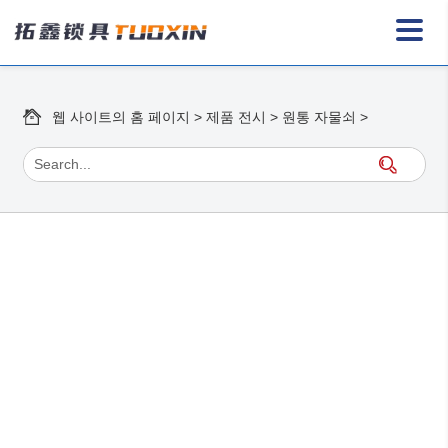
웹 사이트의 홈 페이지
>
제품 전시
>
원통 자물쇠
>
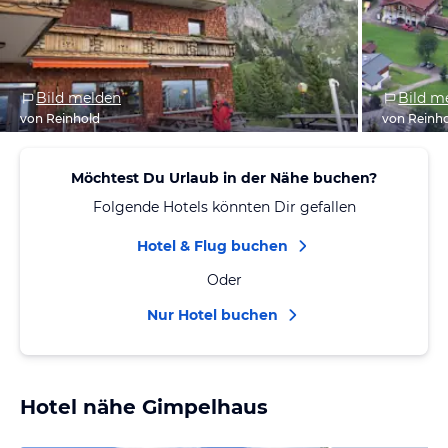
Bild melden
Bild m
von Reinhold
von Reinh
Möchtest Du Urlaub in der Nähe buchen?
Folgende Hotels könnten Dir gefallen
Hotel & Flug buchen
Oder
Nur Hotel buchen
Hotel nähe Gimpelhaus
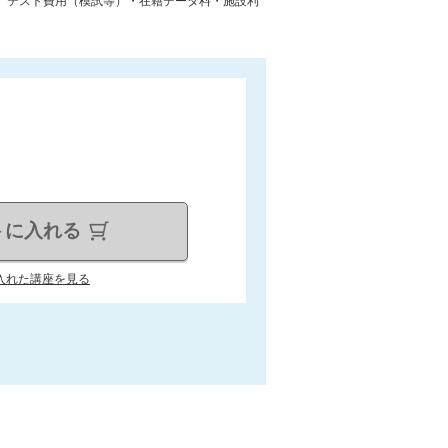
には、テスト費用（模試等）・在籍データ料・施設利
トに入れる
入れた講座を見る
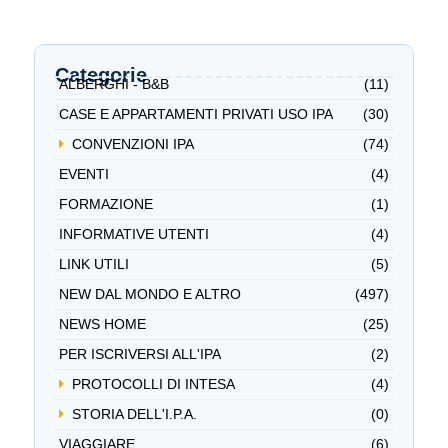
Categorie
ALBERGHI - B&B
(11)
CASE E APPARTAMENTI PRIVATI USO IPA
(30)
CONVENZIONI IPA
(74)
EVENTI
(4)
FORMAZIONE
(1)
INFORMATIVE UTENTI
(4)
LINK UTILI
(5)
NEW DAL MONDO E ALTRO
(497)
NEWS HOME
(25)
PER ISCRIVERSI ALL'IPA
(2)
PROTOCOLLI DI INTESA
(4)
STORIA DELL'I.P.A.
(0)
VIAGGIARE
(6)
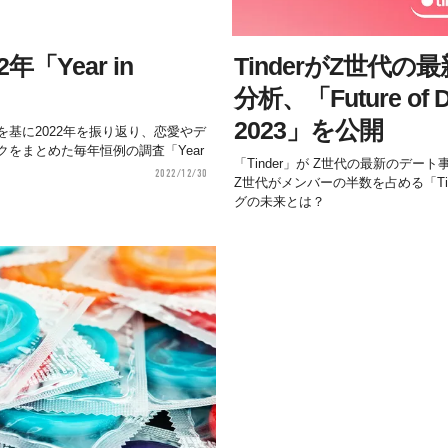
2年「Year in
TinderがZ世代
！
分析、「Future of Da
2023」を公開
基に2022年を振り返り、恋愛やデ
をまとめた毎年恒例の調査「Year
「Tinder」が Z世代の最新のデ
2022/12/30
Z世代がメンバーの半数を占める「Ti
グの未来とは？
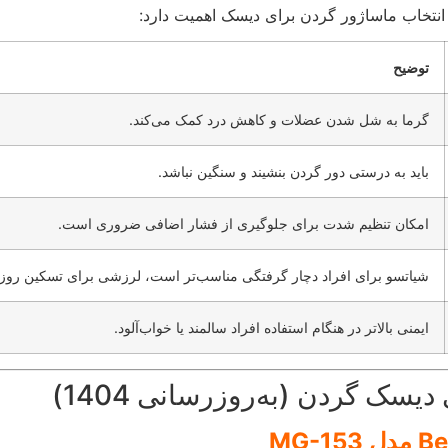
 انتخاب ماساژور گردن برای دیسک اهمیت دارد:
توضیح
گرما به شل شدن عضلات و کاهش درد کمک می‌کند.
باید به درستی دور گردن بنشیند و سنگین نباشد.
امکان تنظیم شدت برای جلوگیری از فشار اضافی ضروری است.
شیاتسو برای افراد دچار گرفتگی مناسب‌تر است، لرزشی برای تسکین روز
ایمنی بالاتر در هنگام استفاده افراد سالمند یا خواب‌آلود.
سک گردن (به‌روزرسانی 1404)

__________

EXERCISE PROMPT
Your answer should hold exactly the lines from the one containing "گرما به شل شدن عضلات و کاهش درد کمک می‌کند." through the end of the entries above, and nothing else.

WRITTEN ANSWER
گرما به شل شدن عضلات و کاهش درد کمک می‌کند.
باید به درستی دور گردن بنشیند و سنگین نباشد.
امکان تنظیم شدت برای جلوگیری از فشار اضافی ضروری است.
شیاتسو برای افراد دچار گرفتگی مناسب‌تر است، لرزشی برای تسکین روز
ایمنی بالاتر در هنگام استفاده افراد سالمند یا خواب‌آلود.
سک گردن (به‌روزرسانی 1404)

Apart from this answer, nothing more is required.